* Exercise objective:
Copy these lines exactly as they appear, starting with the line containing "Criminal Sexual Assault" and continuing through the line containing "What is the difference".

* Data under study:
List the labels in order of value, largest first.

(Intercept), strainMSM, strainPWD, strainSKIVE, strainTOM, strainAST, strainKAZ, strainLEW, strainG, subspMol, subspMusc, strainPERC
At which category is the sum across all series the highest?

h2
...
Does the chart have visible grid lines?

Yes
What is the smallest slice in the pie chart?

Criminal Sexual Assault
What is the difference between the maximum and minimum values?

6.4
...
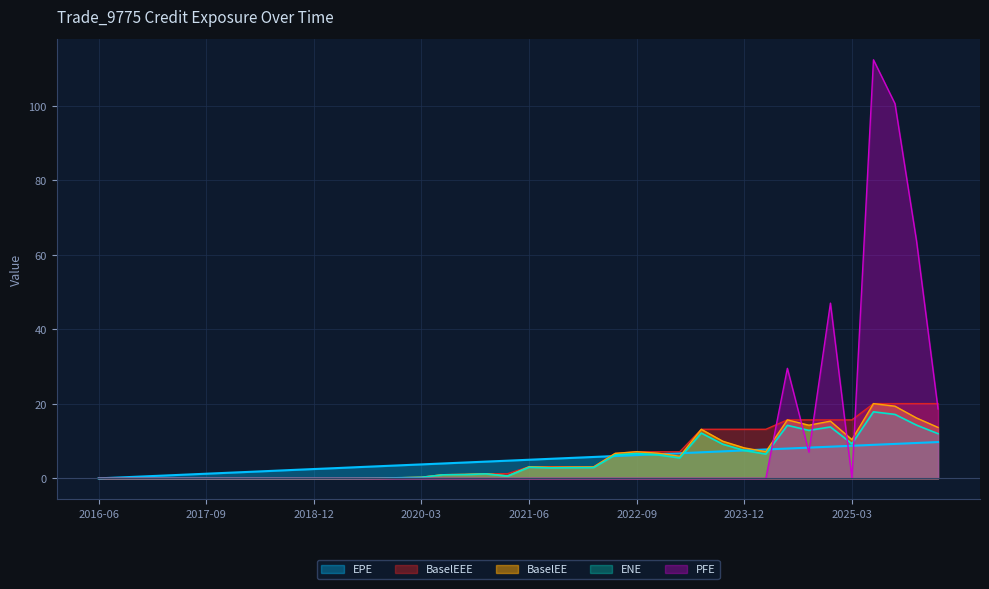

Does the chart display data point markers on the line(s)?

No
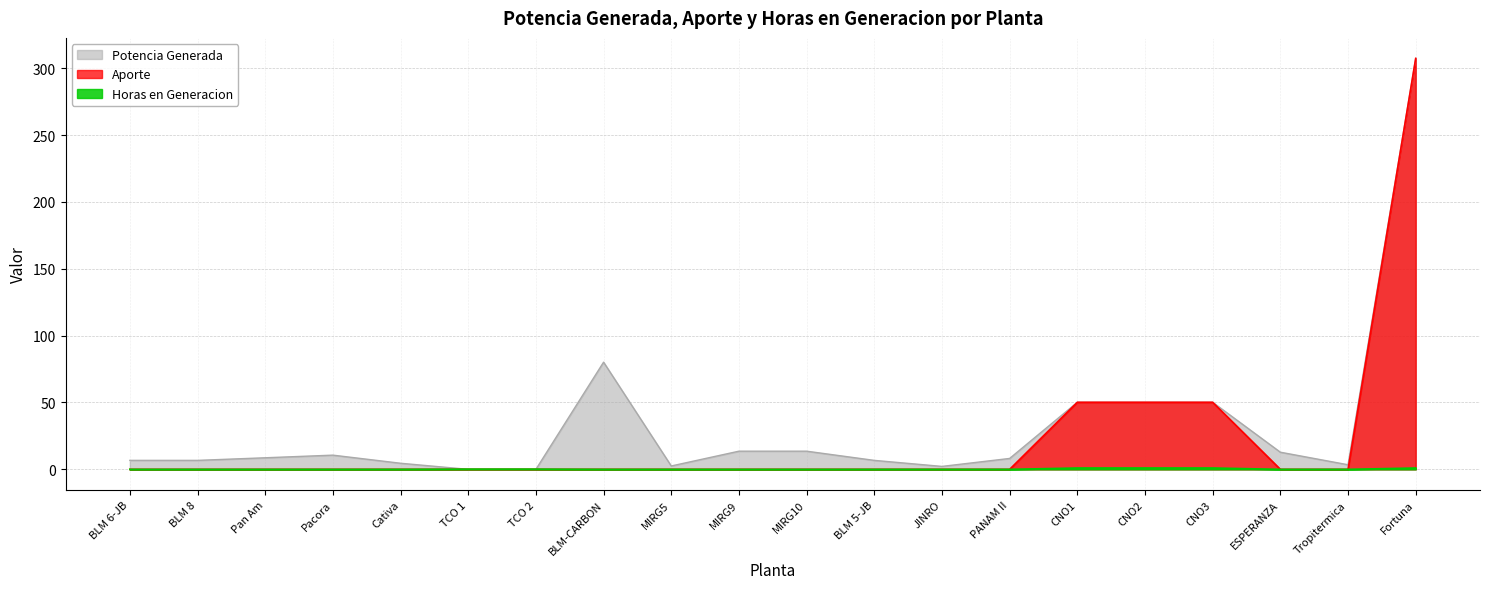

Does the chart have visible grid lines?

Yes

* Solution to this exercise:
Criminal Sexual Assault
What is the difference between the maximum and minimum values?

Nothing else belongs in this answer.